Wednesday, April 6, 2011

How To Dress Like A Parisian (It's Kind of Like Dressing Like a New Yorker)

Ines de la Fressange. (New York Times)

Personally, the idea of dressing "like a Parisian" comes across at first as a little out of date to me. The cross pollination of cultures goes way back. To me, modern style dictates that you mix it up. H+M with Hermes. Some little cotton thing with a great jacket or wrap and jeans, and some killer shoes. A simple shirt with amazing jewelry. I like the combination of all cultures and styles. Straight Euro is far too stuffy. In my opinion, great American designers have the freshest looks, the French are the most sophisticated and have the most skill, and the Italians have the most beautiful fabrics and cuts, so there it is...what you really need is balance. Current designers borrow from the same resources that drive anyone in fashion... #1, and the most important- history, followed by the great couturiers, and most definitely, Levi Strauss. (There does not exist a designer of note who does not make, appreciate, or wear blue jeans.)

The French and Italians were influenced greatly by the Asian cultures since back in the early 1700's, when beautiful silks, cuts, and colors were introduced via the the expansion of the shipping trade. I love the casual look which people like India Hicks ( have brought forward in the combination of British upper crust, (which usually shows the ease of things slightly worn in), and the wonderful lightness of the colonial islands- linen, cotton, colors- think India and Africa mixed with Mustique.)

Designers were influenced, primarily via a shift in culture, though film and music, to more earthy influences in the late 50's to late 60's. Americans invented "hip". There is no hip without reference to Elvis Presley's leather, Audrey's capris, the counter culture, hippies, Easy Rider and Woodstock. What was on the street went onto the screen, and to design houses. They are still there.

Back to history: Look at the success of Ralph Lauren. He sells a romanticized idea of what he envisions American upper class should look like. It is a culmination of studying the English and their weekend hunts, African safari (usually intended for the very wealthy), mixed with movie stars of the 20's and 30's in biased cut satin gowns and black tie, the Great Gatsby, and the American cowboy.

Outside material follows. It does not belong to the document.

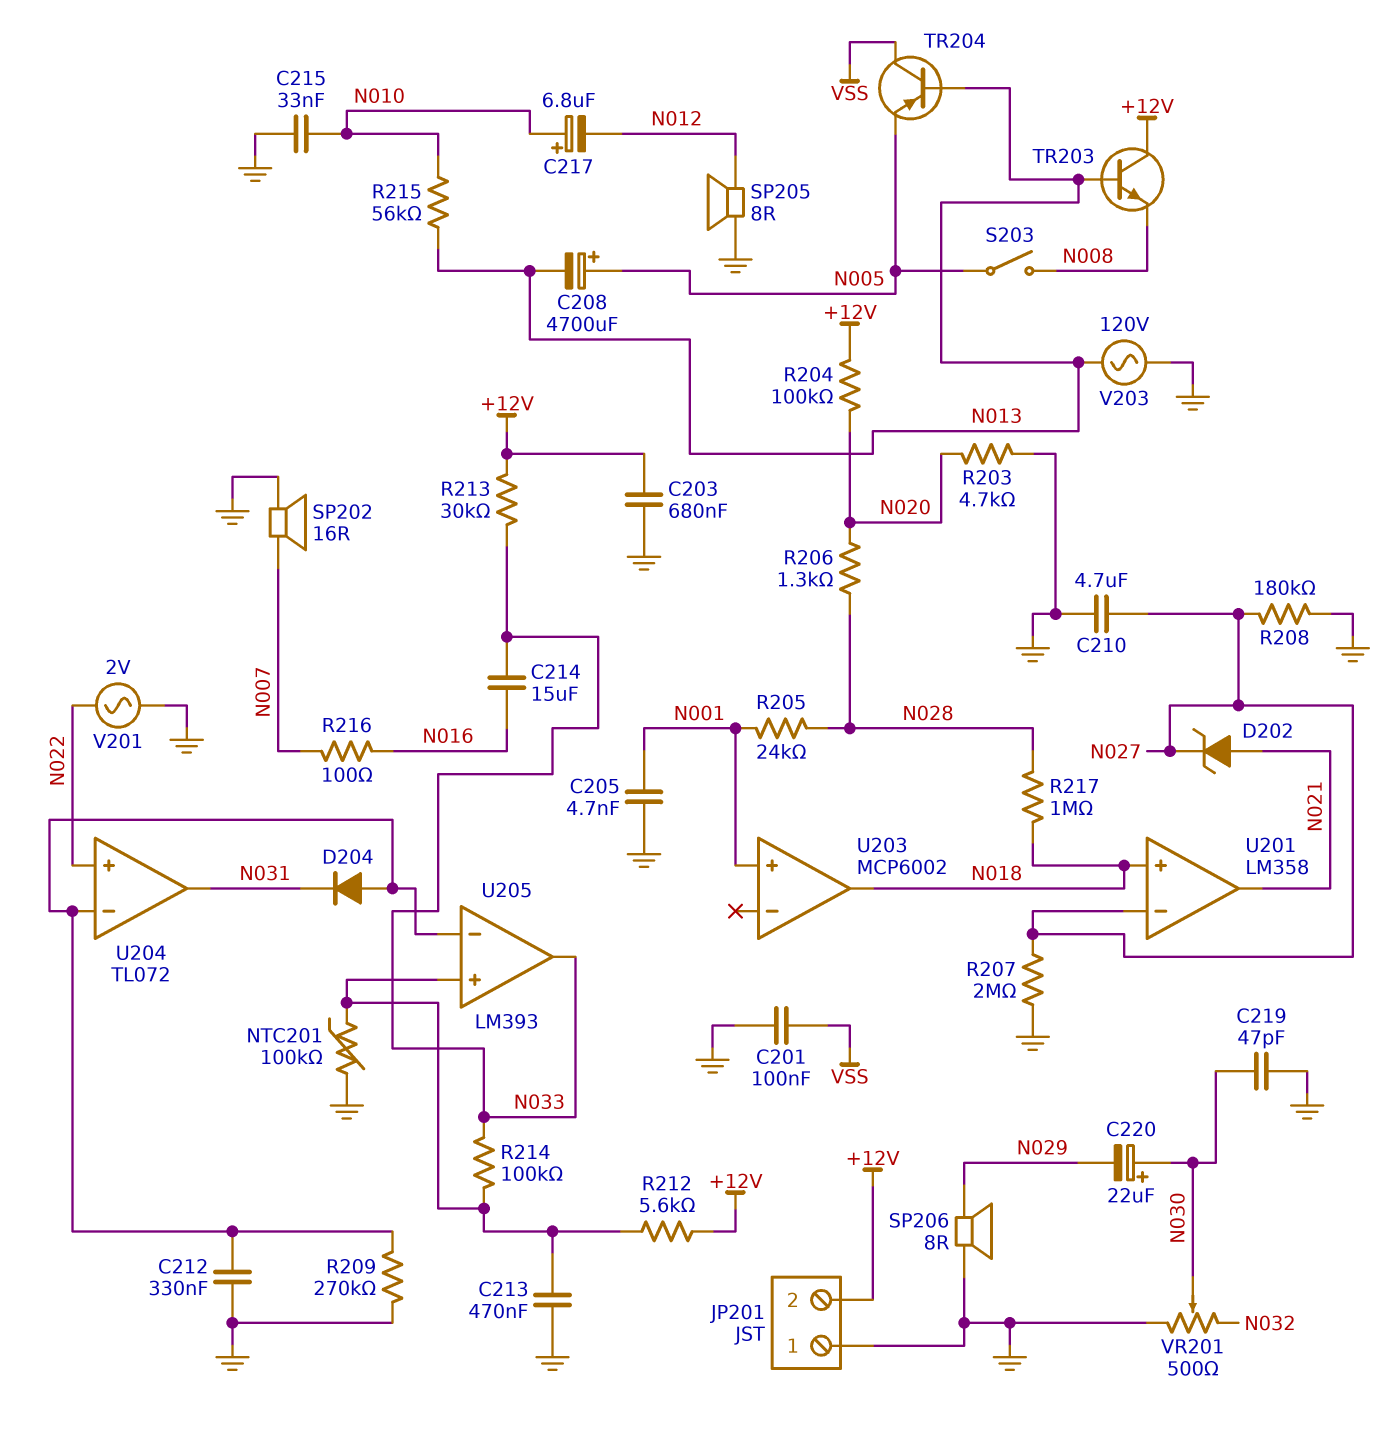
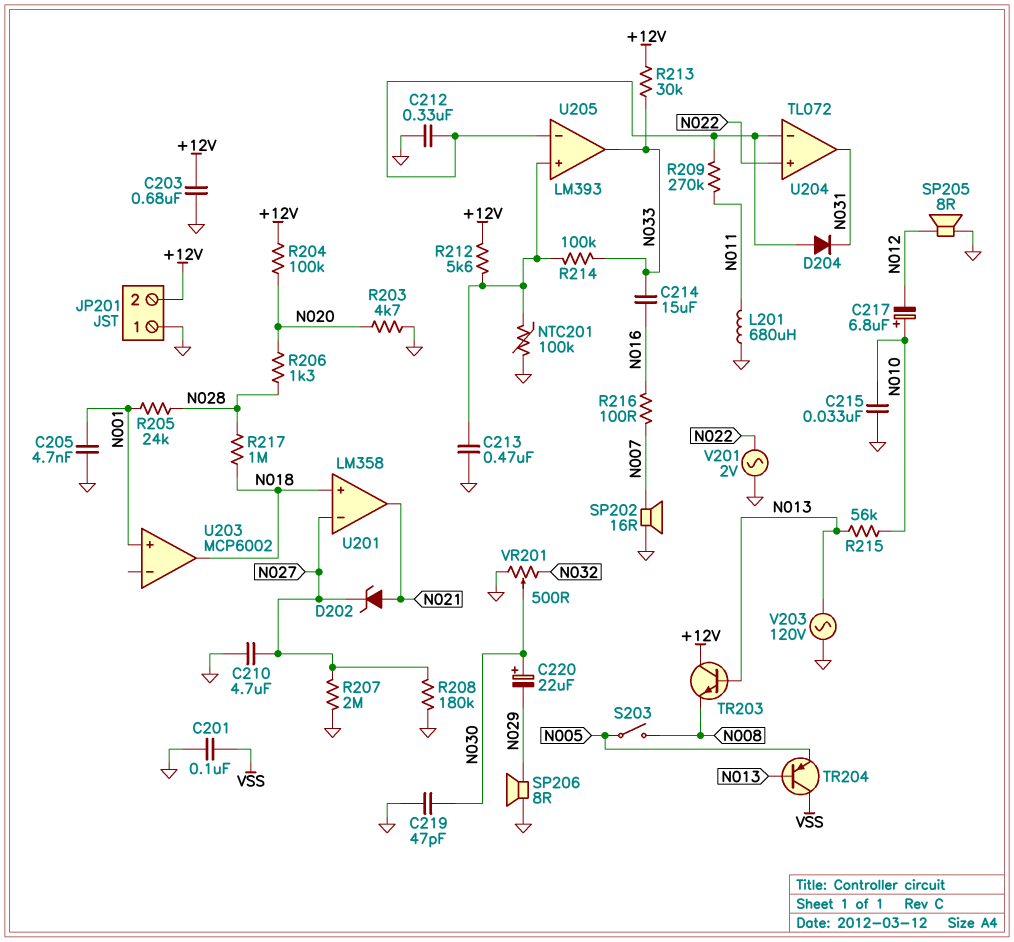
C208: 4700uF (plus N005, minus N013) -> none
L201: none -> 680uH (GND, N011)
R209: 270k (GND, U204/in-) -> 270k (N011, U204/in-)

Every time I go into a costume house to look for historical costume ideas, there is a rack of clothes on hold for Ralph Lauren or some other designer. They are renting costumes from films made from the early 20's through the 70's, waiting to be knocked off. So, at the end of the day, millions of consumers are wearing a copy of a piece originally designed by an uncredited costume designer from early Hollywood, who had studied world history to create the perfect piece. One of the most influential people on fashion in the past 30 years is someone you have probably never heard of. The brilliant Milena Canonero. She did possibly the most important costumes, in terms of broad public trends, EVER. They were for the beautiful film, Out of Africa. Suddenly, everyone was out there in pale linen, gauzy lace, and fine beige cotton. In reverse, then; to do the film Evita, a large amount of the French designer clothes, (Dior, etc., for Madonna/Eva Peron), were rented or copied from Palace Costume in West Hollywood, a virtual museum of fine historical clothing. You see? It's all a circle.

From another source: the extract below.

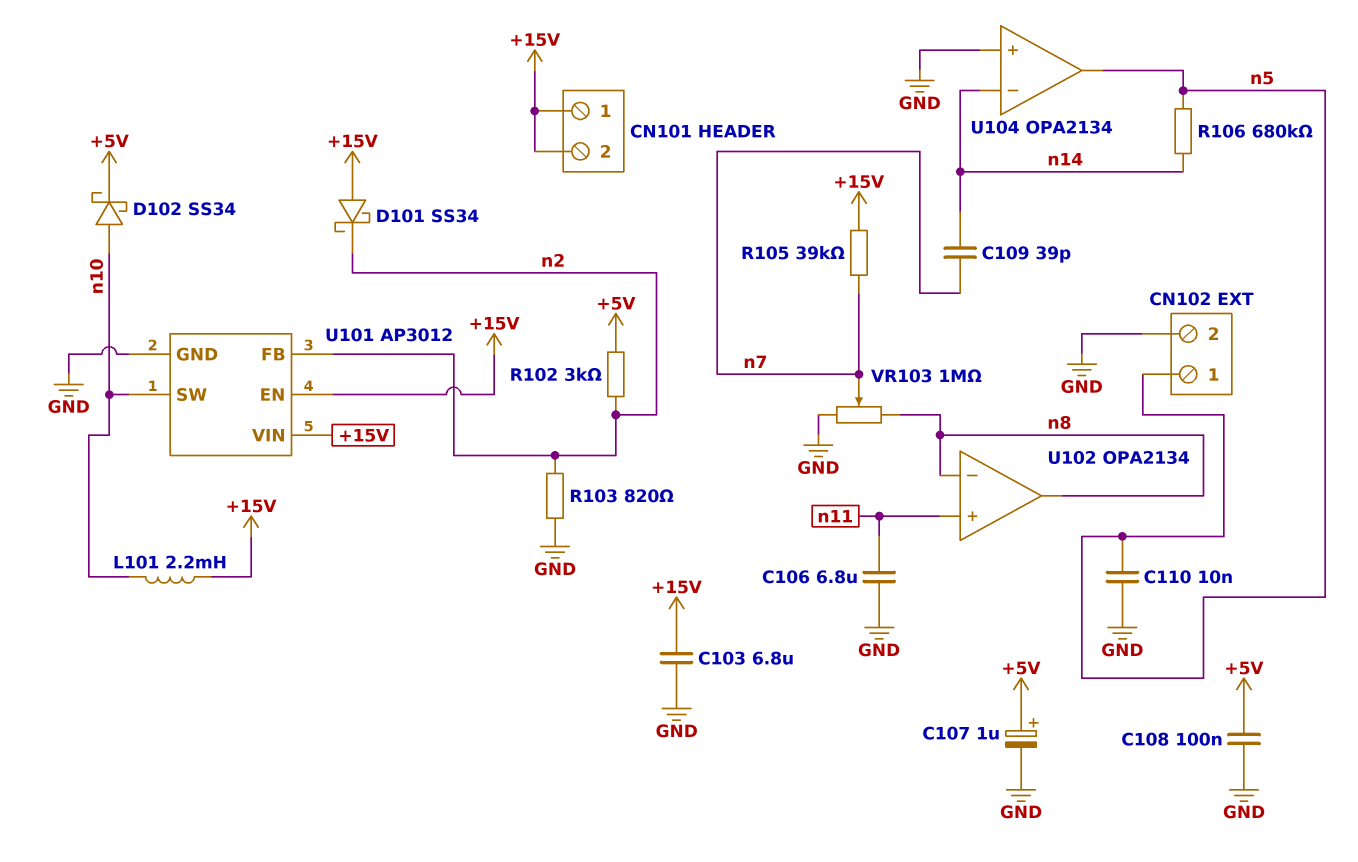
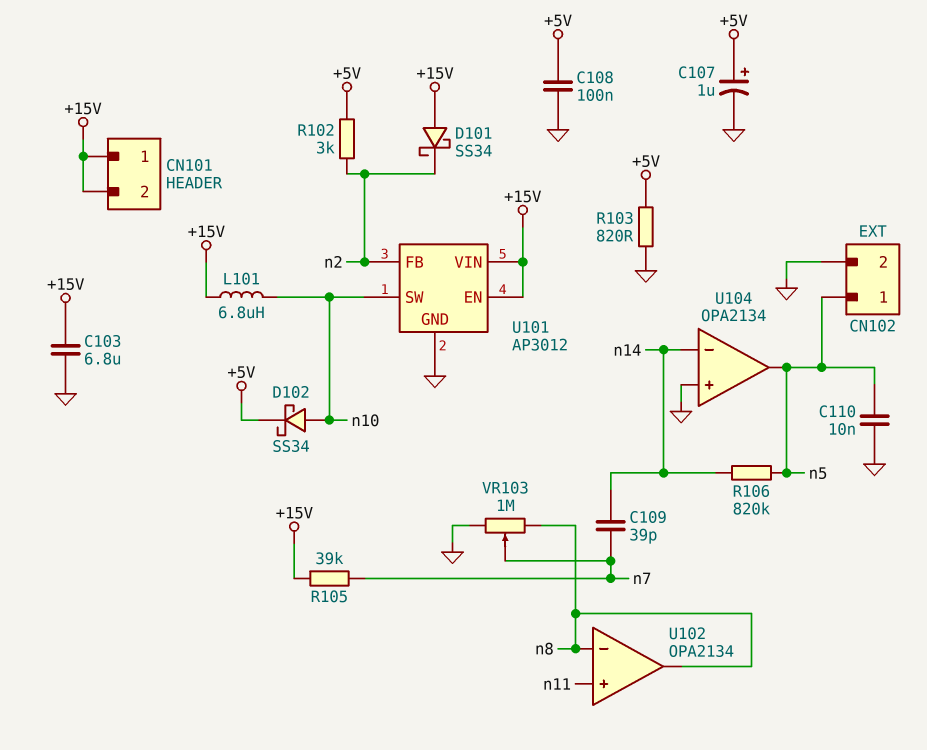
C106: 6.8uF (GND, n11) -> none
L101: 2.2mH (+15V, n10) -> 6.8uH (+15V, n10)
R103: 820 (GND, n2) -> 820 (+5V, GND)
R106: 680k (n5, n14) -> 820k (n5, n14)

But, I digress. Back to the Parisian...

Ines de la Fressange understands great style. She knows how to mix it up, she lives it, and she has done a book on it. This is a short video by Ms. Fressange, an ex model who used to be the face of Chanel. I always felt it was because she really looked like Coco Chanel. She also has the look of a someone with a bit of mischief in her. She, like Chanel, is very outspoken. Karl Lagerfeld came along, putting everything in the accessories closet on her all at once. A term I am now coining- Exhalted Vulgarity. He made biker boots. (Breathe, Coco, breathe!) They were actually pretty cool. He made his mark, she became famous, and then he dropped her. Two strong egos, one podium. C'est la vie.

Ines in classic Chanel

After the (unfortunate) gilding of the lily

Ines has more than moved on. She's now in her 50's. Happy and unapologetic about it. She is the embodiment of French style, and was awarded the Legion d"Honneur because of it. The link below shows a bit from her new little red book. Simple classics, but always useful. It is a base for one's imagination. Anybody can do it for any amount of money, but the basics have to be there.

Of course, the best piece of advice for great style is to smile and not take any of it too seriously. That is the key to everything.

La Fressange seems to understand that very well.